Frage von Dres. J.B. und C.J. aus Bad Elster: >> Wir bitten um eine Stellungnahme zur SeIen-Therapie bei Patienten mit onkologischen Erkrankungen (Stabilisierung des Immunsystems, Verminderung von Leuko-/Thrombopenie, Reduzierung des Lymphödems). << Antwort: >> Die Einnahme hoher Dosen von Vitaminen (z.B. Vitamin A, C oder E) bzw. Mineralstoffen (z.B. Selen) durch Patienten mit Tumorerkrankungen beruht in der Regel auf einem Mißverständnis. Aufgrund epidemiologischer Studien kann heute davon ausgegangen werden, daß antioxidativ wirksame Vitamine und Spurenelemente eine Bedeutung für die Prävention von Tumorerkrankungen besitzen. In diesem Zusammenhang sind die Ergebnisse der kürzlich publizierten, ersten doppeltblinden, randomisierten und plazebokontrollierten Studie zur präventiven Wirksamkeit von Selen bei Patienten mit malignen Hauttumoren von Interesse (Clark, L.C., et al.: JAMA 1996, 276, 1957). Die zusätzliche tägliche Gabe von 200 µg Selen führte nicht zu einer Reduktion der Inzidenz von Basaliomen oder Plattenepithelkarzinomen bei Patienten mit bekannten malignen epithelialen Hauttumoren in der Vorgeschichte, jedoch zu einer signifikanten Verminderung der Inzidenz von Lungen-, Prostata- und kolorektalem Karzinom und Gesamtletalität infolge Tumorerkrankungen. Vor entsprechenden Empfehlungen zur Selensubstitution fordern die Autoren der Studie jedoch zunächst die Bestätigung dieser Ergebnisse durch eine weitere kontrollierte klinische Studie.

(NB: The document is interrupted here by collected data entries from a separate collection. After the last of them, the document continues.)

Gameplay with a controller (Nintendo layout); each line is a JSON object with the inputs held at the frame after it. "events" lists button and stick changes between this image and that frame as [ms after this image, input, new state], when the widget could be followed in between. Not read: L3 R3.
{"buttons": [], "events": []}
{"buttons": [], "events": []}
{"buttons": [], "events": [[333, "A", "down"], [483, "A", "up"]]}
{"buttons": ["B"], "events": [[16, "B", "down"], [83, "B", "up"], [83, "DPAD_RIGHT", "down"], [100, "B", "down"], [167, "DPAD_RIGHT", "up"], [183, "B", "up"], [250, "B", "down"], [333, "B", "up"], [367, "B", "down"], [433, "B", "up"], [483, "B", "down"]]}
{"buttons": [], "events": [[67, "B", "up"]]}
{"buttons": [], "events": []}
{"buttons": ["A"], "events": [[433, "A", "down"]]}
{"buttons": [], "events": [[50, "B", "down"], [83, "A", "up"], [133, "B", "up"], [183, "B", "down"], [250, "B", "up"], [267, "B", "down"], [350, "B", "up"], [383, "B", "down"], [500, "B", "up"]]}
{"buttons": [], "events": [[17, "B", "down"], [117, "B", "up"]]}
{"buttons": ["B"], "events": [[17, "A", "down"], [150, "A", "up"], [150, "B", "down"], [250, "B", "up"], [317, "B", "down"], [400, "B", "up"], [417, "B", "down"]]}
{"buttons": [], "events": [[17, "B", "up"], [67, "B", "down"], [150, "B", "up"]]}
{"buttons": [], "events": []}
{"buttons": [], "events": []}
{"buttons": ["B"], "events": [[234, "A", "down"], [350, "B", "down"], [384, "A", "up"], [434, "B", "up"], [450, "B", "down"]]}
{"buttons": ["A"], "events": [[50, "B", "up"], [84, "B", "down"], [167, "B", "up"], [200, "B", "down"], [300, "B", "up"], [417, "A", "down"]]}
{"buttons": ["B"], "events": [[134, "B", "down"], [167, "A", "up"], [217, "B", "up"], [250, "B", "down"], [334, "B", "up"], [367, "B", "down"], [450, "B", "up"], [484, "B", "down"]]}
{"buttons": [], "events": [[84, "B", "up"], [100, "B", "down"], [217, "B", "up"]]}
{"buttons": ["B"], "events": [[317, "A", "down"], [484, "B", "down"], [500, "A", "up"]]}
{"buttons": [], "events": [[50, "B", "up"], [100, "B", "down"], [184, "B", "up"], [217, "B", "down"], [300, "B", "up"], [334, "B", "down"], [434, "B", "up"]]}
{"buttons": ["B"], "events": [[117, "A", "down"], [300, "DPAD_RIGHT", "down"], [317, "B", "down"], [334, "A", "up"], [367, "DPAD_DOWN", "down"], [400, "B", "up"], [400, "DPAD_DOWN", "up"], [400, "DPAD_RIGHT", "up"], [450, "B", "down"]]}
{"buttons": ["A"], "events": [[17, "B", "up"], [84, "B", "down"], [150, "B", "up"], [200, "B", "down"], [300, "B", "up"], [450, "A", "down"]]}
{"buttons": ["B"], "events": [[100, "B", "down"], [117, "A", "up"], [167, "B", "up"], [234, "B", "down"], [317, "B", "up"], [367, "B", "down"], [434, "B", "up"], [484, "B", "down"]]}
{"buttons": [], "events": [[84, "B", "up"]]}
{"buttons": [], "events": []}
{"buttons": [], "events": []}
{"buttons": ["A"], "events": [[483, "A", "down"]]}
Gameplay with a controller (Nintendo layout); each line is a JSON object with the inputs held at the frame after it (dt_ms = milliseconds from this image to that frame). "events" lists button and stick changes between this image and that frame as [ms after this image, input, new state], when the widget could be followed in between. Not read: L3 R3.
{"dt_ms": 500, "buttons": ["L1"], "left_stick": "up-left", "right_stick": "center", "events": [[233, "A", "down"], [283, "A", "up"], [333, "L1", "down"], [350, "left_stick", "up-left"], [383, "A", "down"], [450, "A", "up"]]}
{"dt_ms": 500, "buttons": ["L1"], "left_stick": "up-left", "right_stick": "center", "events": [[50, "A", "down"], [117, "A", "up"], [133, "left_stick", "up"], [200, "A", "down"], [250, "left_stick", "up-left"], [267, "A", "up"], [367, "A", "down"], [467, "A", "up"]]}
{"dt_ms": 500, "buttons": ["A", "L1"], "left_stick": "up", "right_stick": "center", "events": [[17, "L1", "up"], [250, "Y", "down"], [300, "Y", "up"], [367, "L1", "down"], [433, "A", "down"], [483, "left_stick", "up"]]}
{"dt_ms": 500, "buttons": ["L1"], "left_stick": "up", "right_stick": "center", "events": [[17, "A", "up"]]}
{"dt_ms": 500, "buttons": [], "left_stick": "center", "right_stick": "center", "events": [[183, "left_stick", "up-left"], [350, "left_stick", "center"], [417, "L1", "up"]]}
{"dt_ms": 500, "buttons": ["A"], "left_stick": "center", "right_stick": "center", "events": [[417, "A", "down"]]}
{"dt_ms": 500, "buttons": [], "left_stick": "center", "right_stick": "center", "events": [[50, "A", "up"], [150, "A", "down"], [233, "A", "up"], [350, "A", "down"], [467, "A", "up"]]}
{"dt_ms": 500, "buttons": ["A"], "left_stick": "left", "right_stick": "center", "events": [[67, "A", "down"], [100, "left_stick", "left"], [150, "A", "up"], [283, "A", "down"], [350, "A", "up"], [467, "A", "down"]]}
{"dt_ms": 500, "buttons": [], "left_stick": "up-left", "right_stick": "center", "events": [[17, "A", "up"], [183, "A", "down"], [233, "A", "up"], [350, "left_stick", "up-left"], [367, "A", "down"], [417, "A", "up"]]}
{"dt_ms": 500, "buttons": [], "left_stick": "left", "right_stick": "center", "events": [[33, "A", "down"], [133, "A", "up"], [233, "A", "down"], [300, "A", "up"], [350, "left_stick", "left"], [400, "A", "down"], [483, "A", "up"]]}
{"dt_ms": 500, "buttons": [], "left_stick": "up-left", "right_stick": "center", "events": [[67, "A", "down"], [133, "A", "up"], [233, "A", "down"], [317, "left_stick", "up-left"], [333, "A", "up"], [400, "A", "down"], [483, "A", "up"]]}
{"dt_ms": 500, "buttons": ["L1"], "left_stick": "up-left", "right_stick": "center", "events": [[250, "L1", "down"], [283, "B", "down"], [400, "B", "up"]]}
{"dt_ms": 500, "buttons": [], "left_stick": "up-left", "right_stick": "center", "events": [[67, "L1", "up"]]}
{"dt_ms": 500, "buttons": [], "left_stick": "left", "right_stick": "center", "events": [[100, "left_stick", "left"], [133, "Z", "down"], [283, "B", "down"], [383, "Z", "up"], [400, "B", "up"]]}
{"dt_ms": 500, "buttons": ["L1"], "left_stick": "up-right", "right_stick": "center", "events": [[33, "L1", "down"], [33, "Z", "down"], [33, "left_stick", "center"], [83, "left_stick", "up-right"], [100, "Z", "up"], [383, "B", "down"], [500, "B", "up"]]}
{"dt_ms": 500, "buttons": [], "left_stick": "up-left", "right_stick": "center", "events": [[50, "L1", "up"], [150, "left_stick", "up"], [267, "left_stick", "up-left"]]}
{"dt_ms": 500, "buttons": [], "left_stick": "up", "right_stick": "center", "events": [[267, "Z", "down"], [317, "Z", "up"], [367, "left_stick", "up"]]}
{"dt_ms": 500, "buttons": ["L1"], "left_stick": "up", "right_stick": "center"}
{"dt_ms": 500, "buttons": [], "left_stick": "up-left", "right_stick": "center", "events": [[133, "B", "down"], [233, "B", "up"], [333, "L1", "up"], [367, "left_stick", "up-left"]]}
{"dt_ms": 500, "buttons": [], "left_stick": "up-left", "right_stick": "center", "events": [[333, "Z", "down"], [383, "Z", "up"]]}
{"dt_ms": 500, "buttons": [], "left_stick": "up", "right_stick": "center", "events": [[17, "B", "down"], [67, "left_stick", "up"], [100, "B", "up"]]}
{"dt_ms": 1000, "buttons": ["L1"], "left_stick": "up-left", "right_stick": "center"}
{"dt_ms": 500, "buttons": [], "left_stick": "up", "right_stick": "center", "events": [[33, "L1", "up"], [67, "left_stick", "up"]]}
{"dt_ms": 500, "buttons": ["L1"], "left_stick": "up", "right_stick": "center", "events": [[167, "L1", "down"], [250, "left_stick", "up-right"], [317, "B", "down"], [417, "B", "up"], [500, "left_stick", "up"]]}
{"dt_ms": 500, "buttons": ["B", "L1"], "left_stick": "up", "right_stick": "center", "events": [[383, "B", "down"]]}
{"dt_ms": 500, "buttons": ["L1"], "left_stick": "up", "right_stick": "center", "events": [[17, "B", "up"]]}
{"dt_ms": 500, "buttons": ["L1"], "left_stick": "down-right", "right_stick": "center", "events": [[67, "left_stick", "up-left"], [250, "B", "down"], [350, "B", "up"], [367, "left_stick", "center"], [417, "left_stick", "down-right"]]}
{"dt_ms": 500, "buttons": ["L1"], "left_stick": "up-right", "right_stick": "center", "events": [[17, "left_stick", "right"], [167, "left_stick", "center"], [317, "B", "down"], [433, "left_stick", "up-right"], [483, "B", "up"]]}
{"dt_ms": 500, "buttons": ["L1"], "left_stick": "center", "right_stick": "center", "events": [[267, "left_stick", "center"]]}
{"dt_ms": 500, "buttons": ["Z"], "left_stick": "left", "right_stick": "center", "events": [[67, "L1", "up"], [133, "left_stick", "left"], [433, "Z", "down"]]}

Ergebnisse, die eine Wirksamkeit der genannten Vitamine bzw. des Selens in der Behandlung von Tumorerkrankungen zeigen, liegen jedoch nicht vor, und Selen wird deshalb heute zu den Medikamenten mit ungeprüfter Wirkung in der Onkologie gerechnet. Die wenigen bisher vorliegenden Ergebnisse aus epidemiologischen Studien haben gezeigt, daß das Risiko an gastrointestinalen Tumoren, insbesondere am Magenkarzinom zu erkranken, umgekehrt proportional zur geschätzten Aufnahme an Selen und den Selen-Plasmakonzentrationen ist. Da Selen antioxidativ wirkt, wurde in den epidemiologischen Studien zumeist die Kombination mit Vitamin E und A untersucht.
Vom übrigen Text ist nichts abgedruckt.